Objective 1:
From the passage on officials and checks on government, return the words starting with "The Arthashastra, in" and going on through "types of allurements.", copied word for word.
Objective 2:
In the passage on officials and checks on government, name each scholar whose opinion on selecting key government officials Kautilya lists before giving his own view.

++++ Selected passage ++++

Officials, advisors and checks on government
Book 1 and Book 2 of the text discusses how the crown prince should be trained and how the king himself should continue learning, selecting his key Mantri (ministers), officials, administration, staffing of the court personnel, magistrates and judges.

Topic 2 of the Arthashastra, or chapter 5 of Book 1, is dedicated to the continuous training and development of the king, where the text advises that he maintain a counsel of elders, from each field of various sciences, whose accomplishments he knows and respects. Topic 4 of the text describes the process of selecting the ministers and key officials, which it states must be based on king's personal knowledge of their honesty and capacity. Kautilya first lists various different opinions among extant scholars on how key government officials should be selected, with Bharadvaja suggesting honesty and knowledge be the screen for selection, Kaunapadanta suggesting that heredity be favored, Visalaksha suggesting that king should hire those whose weaknesses he can exploit, Parasara cautioning against hiring vulnerable people because they will try to find king's vulnerability to exploit him instead, and yet another who insists that experience and not theoretical qualification be primary selection criterion.

Kautilya, after describing the conflicting views on how to select officials, asserts that a king should select his Amatyah (ministers and high officials) based on the capacity to perform that they have shown in their past work, the character and their values that is accordance with the role. The Amatyah, states Arthashastra, must be those with following Amatya-sampat: well trained, with foresight, with strong memory, bold, well spoken, enthusiastic, excellence in their field of expertise, learned in theoretical and practical knowledge, pure of character, of good health, kind and philanthropic, free from procrastination, free from ficklemindedness, free from hate, free from enmity, free from anger, and dedicated to dharma. Those who lack one or a few of these characteristics must be considered for middle or lower positions in the administration, working under the supervision of more senior officials. The text describes tests to screen for the various Amatya-sampat.

The Arthashastra, in Topic 6, describes checks and continuous measurement, in secret, of the integrity and lack of integrity of all ministers and high officials in the kingdom. Those officials who lack integrity must be arrested. Those who are unrighteous, should not work in civil and criminal courts. Those who lack integrity in financial matters or fall for the lure of money must not be in revenue collection or treasury, states the text, and those who lack integrity in sexual relationships must not be appointed to Vihara services (pleasure grounds). The highest level ministers must have been tested and have successfully demonstrated integrity in all situations and all types of allurements.

Chapter 9 of Book 1 suggests that the king maintain a council and a Purohit (chaplain, spiritual guide) for his personal counsel. The Purohit, claims the text, must be one who is well educated in the Vedas and its six Angas.

++++ Recorded data ++++

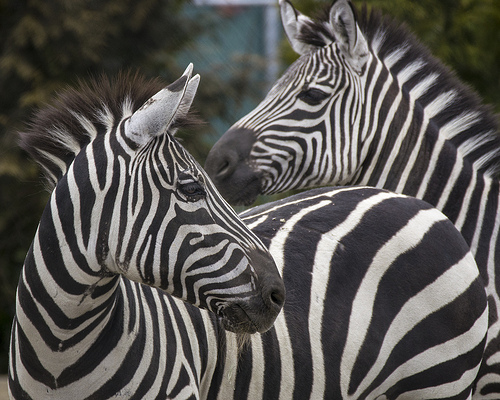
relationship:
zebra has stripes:
[2, 57, 494, 398] [289, 206, 445, 376]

++++

Correct result 1:
The Arthashastra, in Topic 6, describes checks and continuous measurement, in secret, of the integrity and lack of integrity of all ministers and high officials in the kingdom. Those officials who lack integrity must be arrested. Those who are unrighteous, should not work in civil and criminal courts. Those who lack integrity in financial matters or fall for the lure of money must not be in revenue collection or treasury, states the text, and those who lack integrity in sexual relationships must not be appointed to Vihara services (pleasure grounds). The highest level ministers must have been tested and have successfully demonstrated integrity in all situations and all types of allurements.

Correct result 2:
Bharadvaja, Kaunapadanta, Visalaksha, Parasara